(Data provided begins)
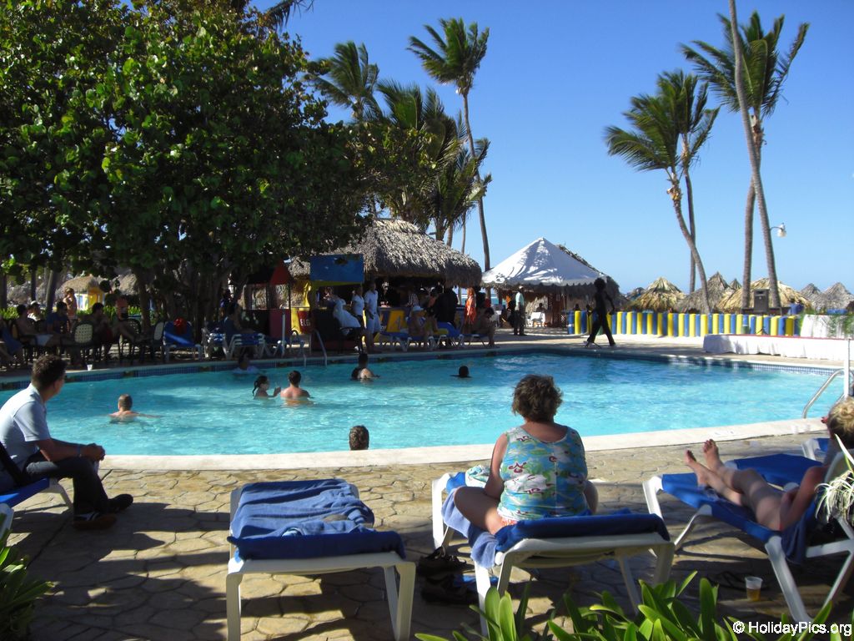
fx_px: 937
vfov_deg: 37.7
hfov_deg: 49.0
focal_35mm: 38
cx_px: 427
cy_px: 320
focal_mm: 6.2
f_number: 2.7
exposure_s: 1/1000
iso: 64
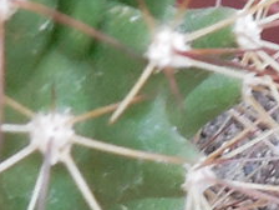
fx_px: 1781
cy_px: 354
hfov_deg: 8.9
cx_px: 234
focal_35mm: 221
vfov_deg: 6.6
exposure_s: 1/13
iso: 400
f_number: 3.6
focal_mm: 5.6
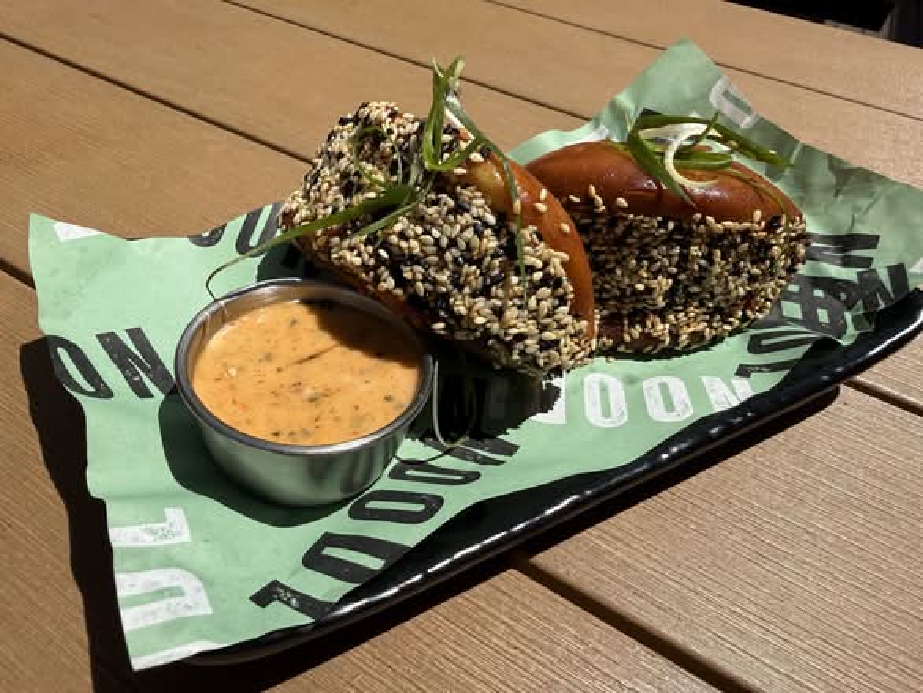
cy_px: 346
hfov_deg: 71.6
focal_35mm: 24
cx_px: 462
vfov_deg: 56.9
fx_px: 640
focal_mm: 2.22
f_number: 2.2
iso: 50
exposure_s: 1/4405
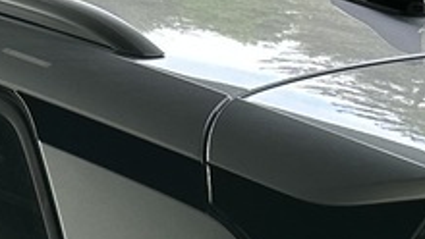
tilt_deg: -22.5
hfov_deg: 12.6
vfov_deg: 6.6
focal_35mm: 171
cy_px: 628
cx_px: 265
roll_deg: -3.7
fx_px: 1928
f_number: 1.78
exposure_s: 1/121
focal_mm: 6.86
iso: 64
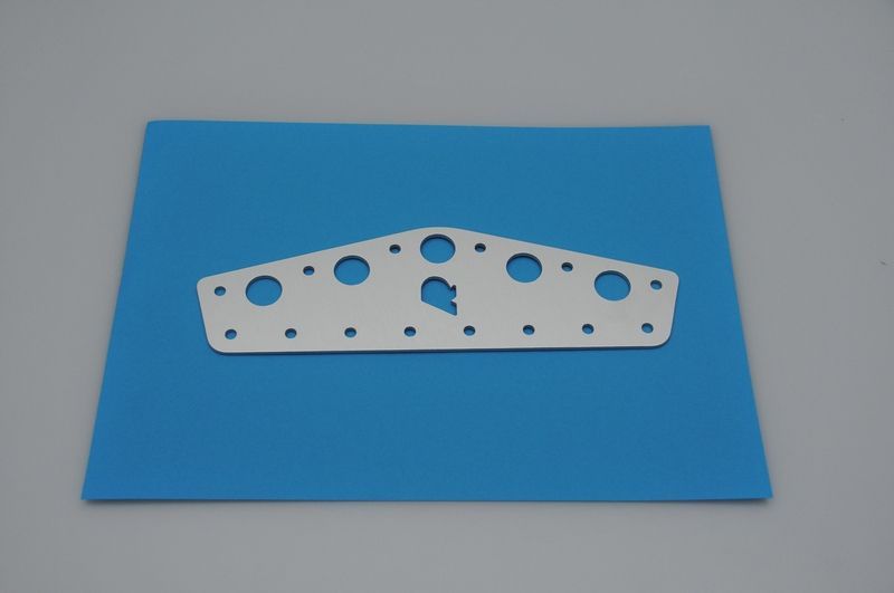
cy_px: 296
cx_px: 447
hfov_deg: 42.4
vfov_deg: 28.9
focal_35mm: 46
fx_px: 1153
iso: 400
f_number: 5.6
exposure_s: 1/60
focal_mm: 31
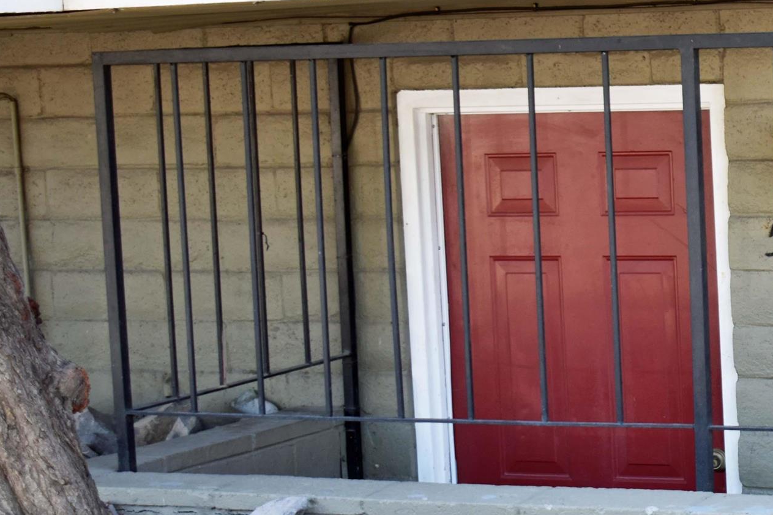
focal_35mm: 124
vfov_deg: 11.0
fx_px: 2662
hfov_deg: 16.0
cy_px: 359
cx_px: 898
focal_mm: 34
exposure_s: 1/125
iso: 280
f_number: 4.5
(Data provided ends)
*Exercise instructions*.
In copying the listing, reproduce each line exactly and omit the pictures.

*Response*.
fx_px: 937
vfov_deg: 37.7
hfov_deg: 49.0
focal_35mm: 38
cx_px: 427
cy_px: 320
focal_mm: 6.2
f_number: 2.7
exposure_s: 1/1000
iso: 64
fx_px: 1781
cy_px: 354
hfov_deg: 8.9
cx_px: 234
focal_35mm: 221
vfov_deg: 6.6
exposure_s: 1/13
iso: 400
f_number: 3.6
focal_mm: 5.6
cy_px: 346
hfov_deg: 71.6
focal_35mm: 24
cx_px: 462
vfov_deg: 56.9
fx_px: 640
focal_mm: 2.22
f_number: 2.2
iso: 50
exposure_s: 1/4405
tilt_deg: -22.5
hfov_deg: 12.6
vfov_deg: 6.6
focal_35mm: 171
cy_px: 628
cx_px: 265
roll_deg: -3.7
fx_px: 1928
f_number: 1.78
exposure_s: 1/121
focal_mm: 6.86
iso: 64
cy_px: 296
cx_px: 447
hfov_deg: 42.4
vfov_deg: 28.9
focal_35mm: 46
fx_px: 1153
iso: 400
f_number: 5.6
exposure_s: 1/60
focal_mm: 31
focal_35mm: 124
vfov_deg: 11.0
fx_px: 2662
hfov_deg: 16.0
cy_px: 359
cx_px: 898
focal_mm: 34
exposure_s: 1/125
iso: 280
f_number: 4.5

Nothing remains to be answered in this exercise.